_EXERCISE DESCRIPTION_. Retype the items verbatim, beginning with the first line and continuing through the line that contains "Dot at: (206, 200)", including both of those lines.

»»

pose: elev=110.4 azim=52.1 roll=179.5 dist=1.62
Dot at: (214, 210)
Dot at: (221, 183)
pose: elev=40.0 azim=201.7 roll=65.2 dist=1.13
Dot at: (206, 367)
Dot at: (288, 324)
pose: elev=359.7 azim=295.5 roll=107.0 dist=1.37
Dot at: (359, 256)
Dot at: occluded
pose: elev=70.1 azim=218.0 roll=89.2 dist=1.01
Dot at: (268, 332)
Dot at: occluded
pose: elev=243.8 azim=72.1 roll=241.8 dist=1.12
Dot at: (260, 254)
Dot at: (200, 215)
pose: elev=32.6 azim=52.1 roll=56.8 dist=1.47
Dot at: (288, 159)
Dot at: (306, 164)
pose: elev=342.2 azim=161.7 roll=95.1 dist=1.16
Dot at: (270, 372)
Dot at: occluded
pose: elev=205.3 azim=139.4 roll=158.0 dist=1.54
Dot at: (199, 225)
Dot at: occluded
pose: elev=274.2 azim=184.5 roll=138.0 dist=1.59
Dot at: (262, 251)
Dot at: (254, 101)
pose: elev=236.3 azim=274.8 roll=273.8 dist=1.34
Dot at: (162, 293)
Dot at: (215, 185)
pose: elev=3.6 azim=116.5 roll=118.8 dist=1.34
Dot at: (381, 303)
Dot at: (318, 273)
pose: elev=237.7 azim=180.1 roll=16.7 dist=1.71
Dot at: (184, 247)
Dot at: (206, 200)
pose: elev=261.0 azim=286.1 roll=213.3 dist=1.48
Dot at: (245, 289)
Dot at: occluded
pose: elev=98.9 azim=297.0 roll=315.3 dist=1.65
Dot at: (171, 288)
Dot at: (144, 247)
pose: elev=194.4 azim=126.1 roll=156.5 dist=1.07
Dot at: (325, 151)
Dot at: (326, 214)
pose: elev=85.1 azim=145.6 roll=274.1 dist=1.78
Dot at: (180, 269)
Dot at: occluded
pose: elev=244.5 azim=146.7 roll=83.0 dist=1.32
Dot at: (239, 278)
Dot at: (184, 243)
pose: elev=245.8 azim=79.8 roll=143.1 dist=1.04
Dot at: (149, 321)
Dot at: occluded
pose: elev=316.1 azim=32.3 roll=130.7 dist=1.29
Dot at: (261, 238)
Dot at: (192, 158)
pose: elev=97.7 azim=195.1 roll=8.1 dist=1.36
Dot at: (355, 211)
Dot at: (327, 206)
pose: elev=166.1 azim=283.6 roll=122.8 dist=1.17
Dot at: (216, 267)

««

_EXPECTED OUTPUT_.
pose: elev=110.4 azim=52.1 roll=179.5 dist=1.62
Dot at: (214, 210)
Dot at: (221, 183)
pose: elev=40.0 azim=201.7 roll=65.2 dist=1.13
Dot at: (206, 367)
Dot at: (288, 324)
pose: elev=359.7 azim=295.5 roll=107.0 dist=1.37
Dot at: (359, 256)
Dot at: occluded
pose: elev=70.1 azim=218.0 roll=89.2 dist=1.01
Dot at: (268, 332)
Dot at: occluded
pose: elev=243.8 azim=72.1 roll=241.8 dist=1.12
Dot at: (260, 254)
Dot at: (200, 215)
pose: elev=32.6 azim=52.1 roll=56.8 dist=1.47
Dot at: (288, 159)
Dot at: (306, 164)
pose: elev=342.2 azim=161.7 roll=95.1 dist=1.16
Dot at: (270, 372)
Dot at: occluded
pose: elev=205.3 azim=139.4 roll=158.0 dist=1.54
Dot at: (199, 225)
Dot at: occluded
pose: elev=274.2 azim=184.5 roll=138.0 dist=1.59
Dot at: (262, 251)
Dot at: (254, 101)
pose: elev=236.3 azim=274.8 roll=273.8 dist=1.34
Dot at: (162, 293)
Dot at: (215, 185)
pose: elev=3.6 azim=116.5 roll=118.8 dist=1.34
Dot at: (381, 303)
Dot at: (318, 273)
pose: elev=237.7 azim=180.1 roll=16.7 dist=1.71
Dot at: (184, 247)
Dot at: (206, 200)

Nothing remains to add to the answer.